▸ INSTRUCTIONS TO FOLLOW
Copy the entries from the beginning up to and including the line with "Вилоят вакиллиги", replacing "Intérpretes" with "Reparto" and leaving everything else unchanged.

▸ DATA SECTION

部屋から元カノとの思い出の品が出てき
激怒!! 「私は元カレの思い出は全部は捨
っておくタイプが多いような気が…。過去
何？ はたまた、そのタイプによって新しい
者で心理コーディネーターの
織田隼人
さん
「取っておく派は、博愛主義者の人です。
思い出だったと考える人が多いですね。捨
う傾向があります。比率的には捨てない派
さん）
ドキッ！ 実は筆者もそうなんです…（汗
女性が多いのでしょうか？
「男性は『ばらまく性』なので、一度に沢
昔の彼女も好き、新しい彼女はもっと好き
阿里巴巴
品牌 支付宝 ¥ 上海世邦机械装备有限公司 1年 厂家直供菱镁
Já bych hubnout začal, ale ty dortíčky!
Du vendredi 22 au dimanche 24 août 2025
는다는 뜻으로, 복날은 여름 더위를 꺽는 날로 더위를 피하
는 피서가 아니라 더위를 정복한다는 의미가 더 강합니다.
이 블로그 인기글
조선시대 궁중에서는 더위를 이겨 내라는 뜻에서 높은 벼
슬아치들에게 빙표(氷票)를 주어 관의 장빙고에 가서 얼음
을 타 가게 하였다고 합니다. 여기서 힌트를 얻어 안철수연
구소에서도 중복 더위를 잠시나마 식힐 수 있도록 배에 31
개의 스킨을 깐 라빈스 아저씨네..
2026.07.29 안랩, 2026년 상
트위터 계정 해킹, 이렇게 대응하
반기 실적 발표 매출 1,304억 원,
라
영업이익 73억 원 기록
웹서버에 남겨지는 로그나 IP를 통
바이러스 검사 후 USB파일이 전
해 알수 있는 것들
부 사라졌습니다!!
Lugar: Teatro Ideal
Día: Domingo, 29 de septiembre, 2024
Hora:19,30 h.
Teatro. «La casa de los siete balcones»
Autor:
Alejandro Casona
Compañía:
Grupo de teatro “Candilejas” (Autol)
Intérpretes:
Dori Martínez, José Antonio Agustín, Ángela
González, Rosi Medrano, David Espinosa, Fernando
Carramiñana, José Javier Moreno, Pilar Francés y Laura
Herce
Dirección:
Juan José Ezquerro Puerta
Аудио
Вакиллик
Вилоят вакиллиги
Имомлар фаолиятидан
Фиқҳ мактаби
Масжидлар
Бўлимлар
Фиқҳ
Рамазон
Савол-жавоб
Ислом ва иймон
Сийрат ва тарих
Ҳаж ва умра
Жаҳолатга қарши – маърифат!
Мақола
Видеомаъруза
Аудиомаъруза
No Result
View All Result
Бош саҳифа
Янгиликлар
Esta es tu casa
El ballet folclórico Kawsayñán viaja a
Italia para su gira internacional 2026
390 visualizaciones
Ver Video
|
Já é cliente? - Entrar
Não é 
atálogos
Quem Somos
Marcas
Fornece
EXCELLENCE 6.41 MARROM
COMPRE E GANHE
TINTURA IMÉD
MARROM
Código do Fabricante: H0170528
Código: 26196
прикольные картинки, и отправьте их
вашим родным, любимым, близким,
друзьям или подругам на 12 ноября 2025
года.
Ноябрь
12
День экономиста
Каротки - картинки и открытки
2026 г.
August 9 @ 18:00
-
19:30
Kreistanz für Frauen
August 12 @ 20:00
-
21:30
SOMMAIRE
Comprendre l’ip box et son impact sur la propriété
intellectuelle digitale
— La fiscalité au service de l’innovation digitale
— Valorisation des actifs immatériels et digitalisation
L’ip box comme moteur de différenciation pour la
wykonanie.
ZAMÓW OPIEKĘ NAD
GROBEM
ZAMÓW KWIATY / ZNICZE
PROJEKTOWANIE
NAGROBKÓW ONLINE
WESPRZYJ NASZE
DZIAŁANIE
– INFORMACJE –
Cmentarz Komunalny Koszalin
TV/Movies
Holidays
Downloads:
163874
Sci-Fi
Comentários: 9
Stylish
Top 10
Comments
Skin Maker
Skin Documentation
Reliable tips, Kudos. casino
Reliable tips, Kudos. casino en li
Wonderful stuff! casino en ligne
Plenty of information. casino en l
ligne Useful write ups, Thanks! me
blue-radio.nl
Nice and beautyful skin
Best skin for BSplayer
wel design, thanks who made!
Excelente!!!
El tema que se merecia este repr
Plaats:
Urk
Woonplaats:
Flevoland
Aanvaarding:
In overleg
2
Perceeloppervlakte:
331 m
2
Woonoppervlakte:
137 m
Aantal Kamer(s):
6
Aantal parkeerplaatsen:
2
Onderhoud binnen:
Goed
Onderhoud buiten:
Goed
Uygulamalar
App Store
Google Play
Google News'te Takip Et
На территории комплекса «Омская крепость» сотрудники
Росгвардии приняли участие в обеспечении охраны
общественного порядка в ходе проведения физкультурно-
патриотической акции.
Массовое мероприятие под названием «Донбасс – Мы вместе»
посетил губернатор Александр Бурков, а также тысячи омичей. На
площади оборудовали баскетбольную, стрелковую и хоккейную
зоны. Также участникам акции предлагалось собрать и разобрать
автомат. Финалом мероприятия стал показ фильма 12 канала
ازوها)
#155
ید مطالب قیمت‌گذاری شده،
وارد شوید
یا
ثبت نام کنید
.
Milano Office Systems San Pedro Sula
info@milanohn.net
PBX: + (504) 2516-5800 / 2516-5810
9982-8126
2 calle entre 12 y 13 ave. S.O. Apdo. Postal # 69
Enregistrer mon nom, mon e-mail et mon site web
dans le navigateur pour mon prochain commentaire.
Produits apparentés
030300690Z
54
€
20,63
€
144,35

▸ SOLUTION FOR THIS TASK
部屋から元カノとの思い出の品が出てき
激怒!! 「私は元カレの思い出は全部は捨
っておくタイプが多いような気が…。過去
何？ はたまた、そのタイプによって新しい
者で心理コーディネーターの
織田隼人
さん
「取っておく派は、博愛主義者の人です。
思い出だったと考える人が多いですね。捨
う傾向があります。比率的には捨てない派
さん）
ドキッ！ 実は筆者もそうなんです…（汗
女性が多いのでしょうか？
「男性は『ばらまく性』なので、一度に沢
昔の彼女も好き、新しい彼女はもっと好き
阿里巴巴
品牌 支付宝 ¥ 上海世邦机械装备有限公司 1年 厂家直供菱镁
Já bych hubnout začal, ale ty dortíčky!
Du vendredi 22 au dimanche 24 août 2025
는다는 뜻으로, 복날은 여름 더위를 꺽는 날로 더위를 피하
는 피서가 아니라 더위를 정복한다는 의미가 더 강합니다.
이 블로그 인기글
조선시대 궁중에서는 더위를 이겨 내라는 뜻에서 높은 벼
슬아치들에게 빙표(氷票)를 주어 관의 장빙고에 가서 얼음
을 타 가게 하였다고 합니다. 여기서 힌트를 얻어 안철수연
구소에서도 중복 더위를 잠시나마 식힐 수 있도록 배에 31
개의 스킨을 깐 라빈스 아저씨네..
2026.07.29 안랩, 2026년 상
트위터 계정 해킹, 이렇게 대응하
반기 실적 발표 매출 1,304억 원,
라
영업이익 73억 원 기록
웹서버에 남겨지는 로그나 IP를 통
바이러스 검사 후 USB파일이 전
해 알수 있는 것들
부 사라졌습니다!!
Lugar: Teatro Ideal
Día: Domingo, 29 de septiembre, 2024
Hora:19,30 h.
Teatro. «La casa de los siete balcones»
Autor:
Alejandro Casona
Compañía:
Grupo de teatro “Candilejas” (Autol)
Reparto:
Dori Martínez, José Antonio Agustín, Ángela
González, Rosi Medrano, David Espinosa, Fernando
Carramiñana, José Javier Moreno, Pilar Francés y Laura
Herce
Dirección:
Juan José Ezquerro Puerta
Аудио
Вакиллик
Вилоят вакиллиги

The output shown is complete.